AFAICT, this is caused by the hardcoded signature algorithm choice here. To check a ECGOST3410-2012 key pair, we should use either GOST3411-2012-256WITHECGOST3410-2012-256 or GOST3411-2012-512WITHECGOST3410-2012-512 signature algorithm. Choosing the right one seems to be difficult with just PrivateKey, though. We might want to get the actual PrivateKeyInfo structure here somehow, and get the algorithm OID from it. I have the following mapping right now:

  val signAlgByKeyAlg = Map[ASN1ObjectIdentifier, String](
    RosstandartObjectIdentifiers.id_tc26_gost_3410_12_256 ->
      "GOST3411-2012-256WITHECGOST3410-2012-256",
    RosstandartObjectIdentifiers.id_tc26_gost_3410_12_512 ->
      "GOST3411-2012-512WITHECGOST3410-2012-512",
    CryptoProObjectIdentifiers.gostR3410_2001 ->
      "GOST3411WITHECGOST3410"
  )

, but there are probably more corner cases.

More generally, we might want to allow importing key pairs without checking them, since this check algorithm doesn't cover all known key algorithms.

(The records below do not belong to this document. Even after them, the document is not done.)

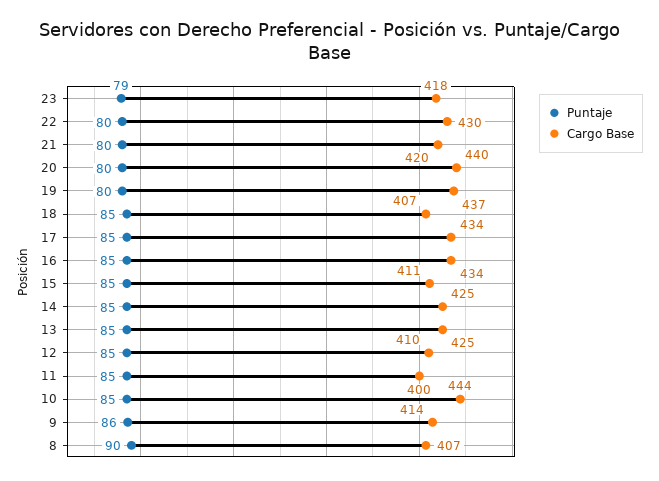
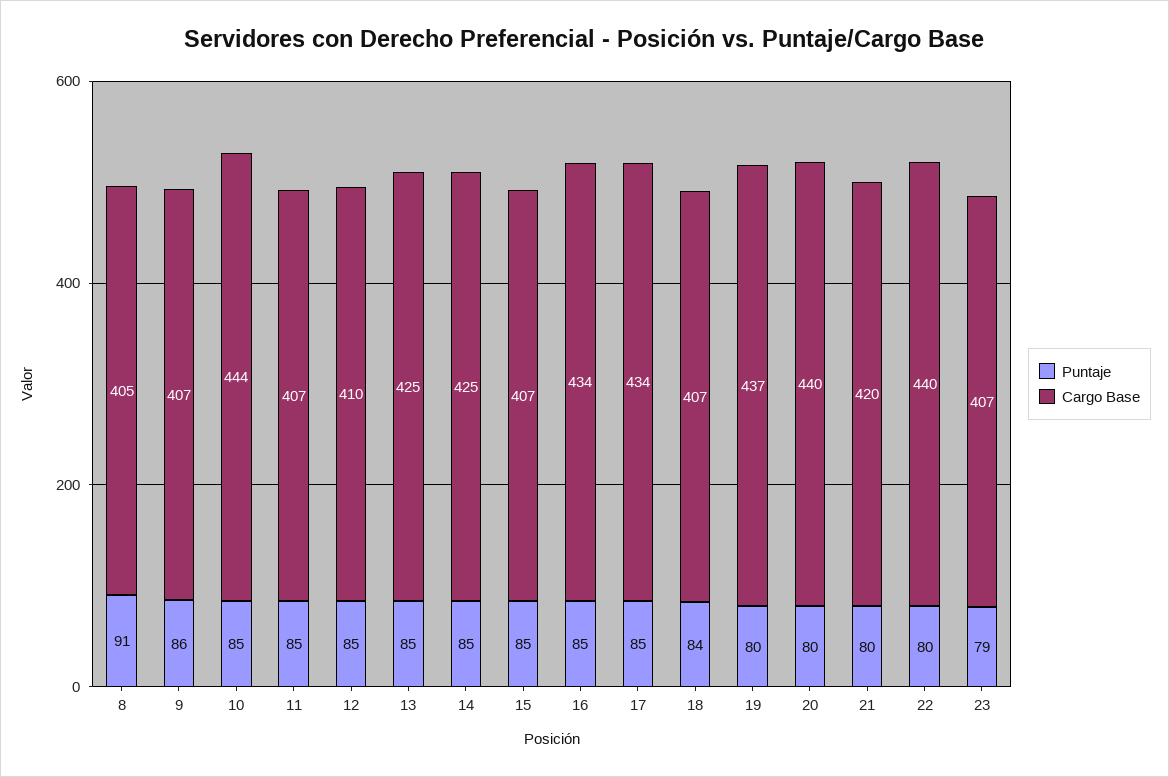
Cargo Base, 23: 418 -> 407
Cargo Base, 22: 430 -> 440
Puntaje, 18: 85 -> 84
Cargo Base, 15: 411 -> 407
Cargo Base, 11: 400 -> 407
Cargo Base, 9: 414 -> 407
Puntaje, 8: 90 -> 91
Cargo Base, 8: 407 -> 405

kaikramer commented 4 years ago

It's true that ECGOST keys or GOST* signature algorithms are not supported in KSE right now. Mostly because I know nothing about them at all, I don't use them and nobody else has requested support for them so far.

The reason why KSE restricts imports to certain algorithms is that an unknown key type will most probably cause problems later after the import when you try to do something with it in KSE (like signing something or saving it in another format).

I am open for PRs to support GOST algorithms, but only when they do not generate a wave of new bug tickets.